§ TASK INSTRUCTIONS
**a.** Answer these questions about the forum thread on ring prices, one per line, marked (i), (ii), (iii):
(i) What is Chris saving money to buy?
(ii) About what size stone did girl_geek say would have been preferred?
(iii) How big is the largest diamond among girl_geek's immediate family and closest friends?
**b.** In the forum thread on ring prices, substitute "husband" for "hubby" and write out the text from "I didn't have" to "much it cost!".
**c.** Condense the paragraph of the forum thread on ring prices that begins "He told me that he thought" into a short list that keeps its main facts.

--- GIVEN PASSAGE Enclosed Below ---

# Does the price matter?



## empericalbeauty (Oct 9, 2006)

So yesterdat we were taking a stroll [chris and I] and randomly he says that he is saving up some money. I asked him for what and he said he wanted to get me a ring...A promise/engagment ring. I thought about it for a long time and I told him I didnt care for an expensive ring. Which is really true. Ever since I could remember, I have always never really cared about pricey jewelry. ::shrugs::.. For any of you married/engaged/or just about anyone...Do you care if your ring is expensive? should it be a requirement that you get a really flashy piece?.

Just wondering cus I keep feeling like maybe I am cheating myself..But deep down I really dont get a ish about the price of my ring


----------



## girl_geek (Oct 9, 2006)

Engagement rings are a very personal thing -- you should get what makes you happy, and nothing else!

I didn't have much say in the matter since hubby surprised me by buying a ring before I could even drop any hints about what kind of ring I wanted! I did want a traditional diamond ring, but I would have preferred a smaller stone, like maybe around 1/2 carat. I thought anything bigger would look guady and flashy on my tiny fingers!

However, hubby ended up buying me a 1.3 carat ring




He told me that he thought all engagement rings were at least a carat! (Dang, he must have rich family and friends.... out of my immediate family and closest friends -- who all got engaged before me -- the biggest diamond is only 0.6 carats!) When we first got engaged, I did get very annoyed at the number of people who asked me how big it was, and how some people (even complete strangers) would ask me how much it cost!

--- End of Enclosed GIVEN PASSAGE ---
--- SUPPLIED INFORMATION Enclosed Below ---

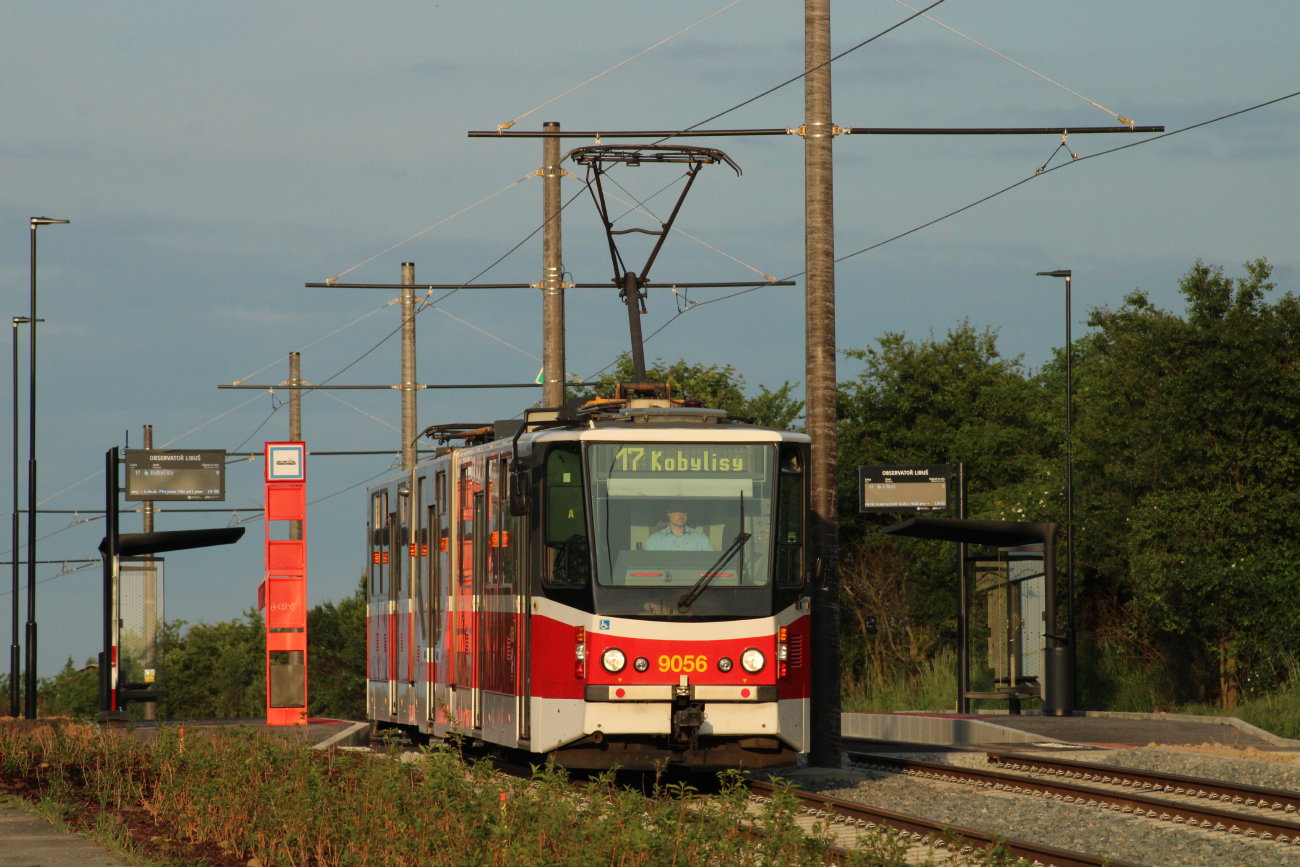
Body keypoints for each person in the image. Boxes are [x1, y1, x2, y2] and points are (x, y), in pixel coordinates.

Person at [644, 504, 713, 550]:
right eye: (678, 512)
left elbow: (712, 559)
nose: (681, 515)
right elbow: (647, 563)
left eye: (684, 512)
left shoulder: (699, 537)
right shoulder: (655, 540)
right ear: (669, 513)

--- End of Enclosed SUPPLIED INFORMATION ---

§ ANSWERS IN ORDER
**a.**
(i) A promise/engagement ring.
(ii) Around 1/2 carat.
(iii) 0.6 carats.

**b.**
I didn't have much say in the matter since husband surprised me by buying a ring before I could even drop any hints about what kind of ring I wanted! I did want a traditional diamond ring, but I would have preferred a smaller stone, like maybe around 1/2 carat. I thought anything bigger would look guady and flashy on my tiny fingers!

However, husband ended up buying me a 1.3 carat ring




He told me that he thought all engagement rings were at least a carat! (Dang, he must have rich family and friends.... out of my immediate family and closest friends -- who all got engaged before me -- the biggest diamond is only 0.6 carats!) When we first got engaged, I did get very annoyed at the number of people who asked me how big it was, and how some people (even complete strangers) would ask me how much it cost!

**c.**
- He believed all engagement rings were at least a carat.
- Among my immediate family and closest friends, who all got engaged first, the biggest diamond is only 0.6 carats.
- After the engagement, I was annoyed by how many people asked how big the ring was.
- Some people, even complete strangers, asked how much it cost.